Say I run into a large horde of lions in some out of the way cove in Woodend Plains and Stormwall Gorge. A bunch of melee monsters that maul your tank to death in seconds if you don't control them properly with debuffs. That's pretty cool. Three times, however, and it's not so much that you're not enjoying yourself (I'd say every encounter is just different enough that it's not quite a matter of repeating the exact same tactic three times), but you begin wondering whether you should really be spending so much time in a wilderness area doing something so comparatively unimportant. It's all in the pacing. The overall impression one gets is that the wilderness areas aren't really BG1-style wilderness romps at all, but actually dungeon areas that happen to be above ground.

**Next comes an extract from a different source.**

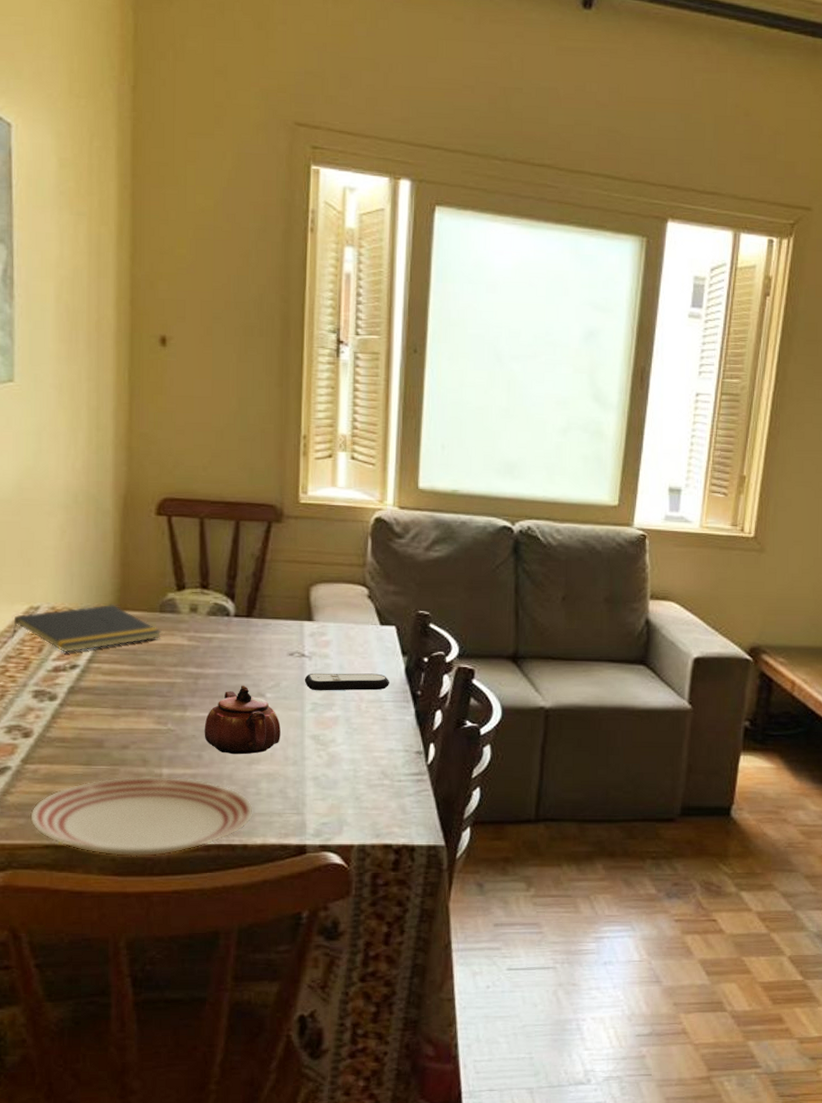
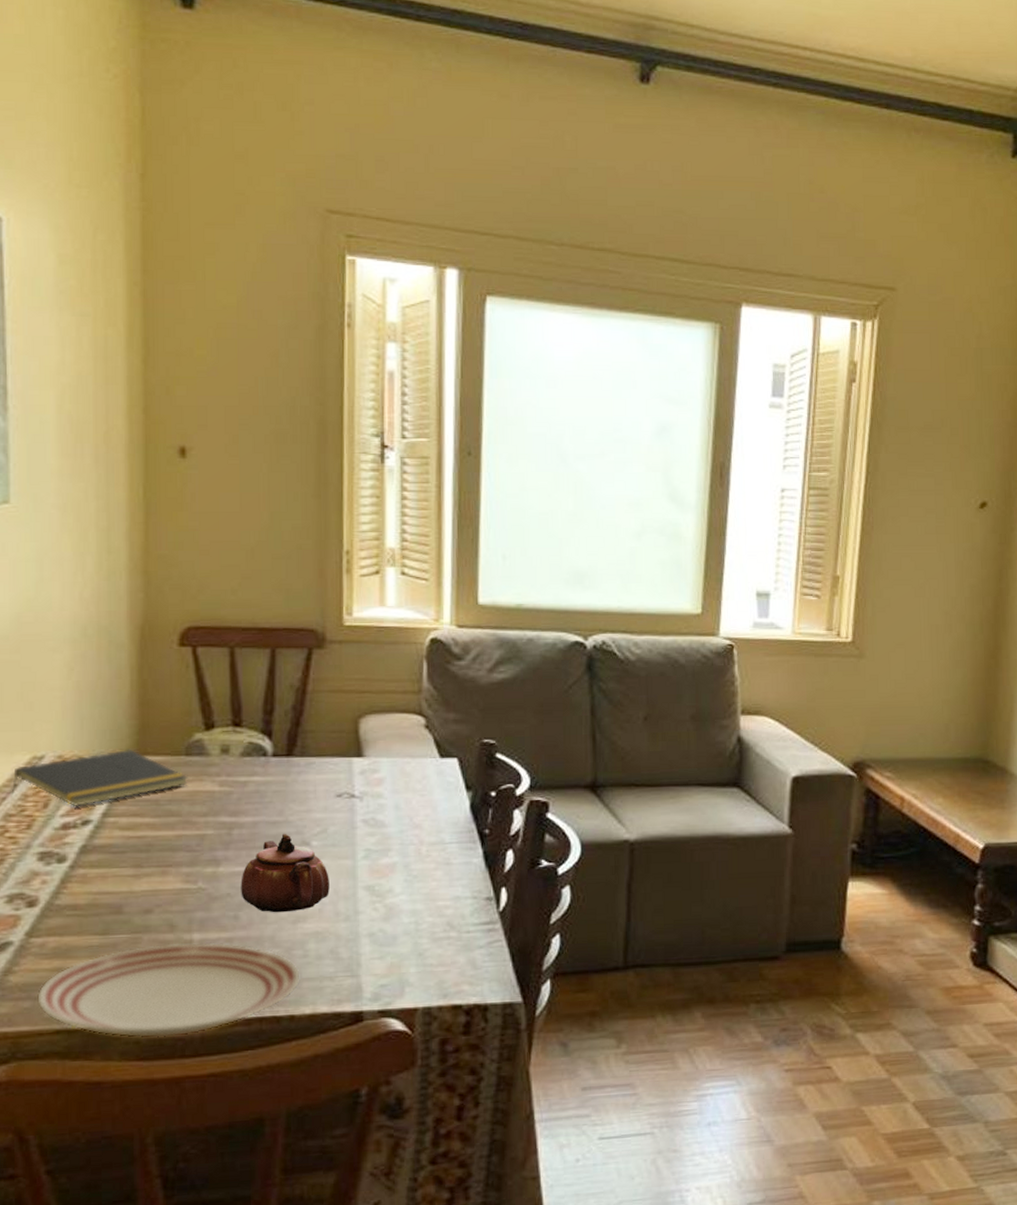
remote control: present [304,673,389,691] -> none [355,812,453,836]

So, what I would do with PoE/PotD is actually consider making some of the encounters in every area LESS difficult. I think that in general, "monolithic" encounters composed entirely of one sort of enemy should have an upper cap on their difficulty that should rarely be exceeded. If it is exceeded, there'd better be some damn good loot there. Ideally, PoE's wilderness areas should receive BG1-style NPC party encounters with interesting loot, and that should be the "difficulty spike" in every area that the player spends a lot of time cracking. Defeating these encounters should perhaps grant some experience points as well.
As far as loot goes, it's not really that PoE's loot selection is bad, but loot placing should be made more unique, so you might need to go to a specific place in the world and beat a hard encounter to find the only free Fine Rapier in the early game, or whatever.
But even without fancy NPC enemies, I think some relatively minor tweaking of existing encounters could make PoE/PotD a better-paced experience. Of course, I imagine that as I progress in the game and my characters become more powerful, I might reach a point where this pacing issue sorts itself out naturally, though at the expense of difficulty across the board.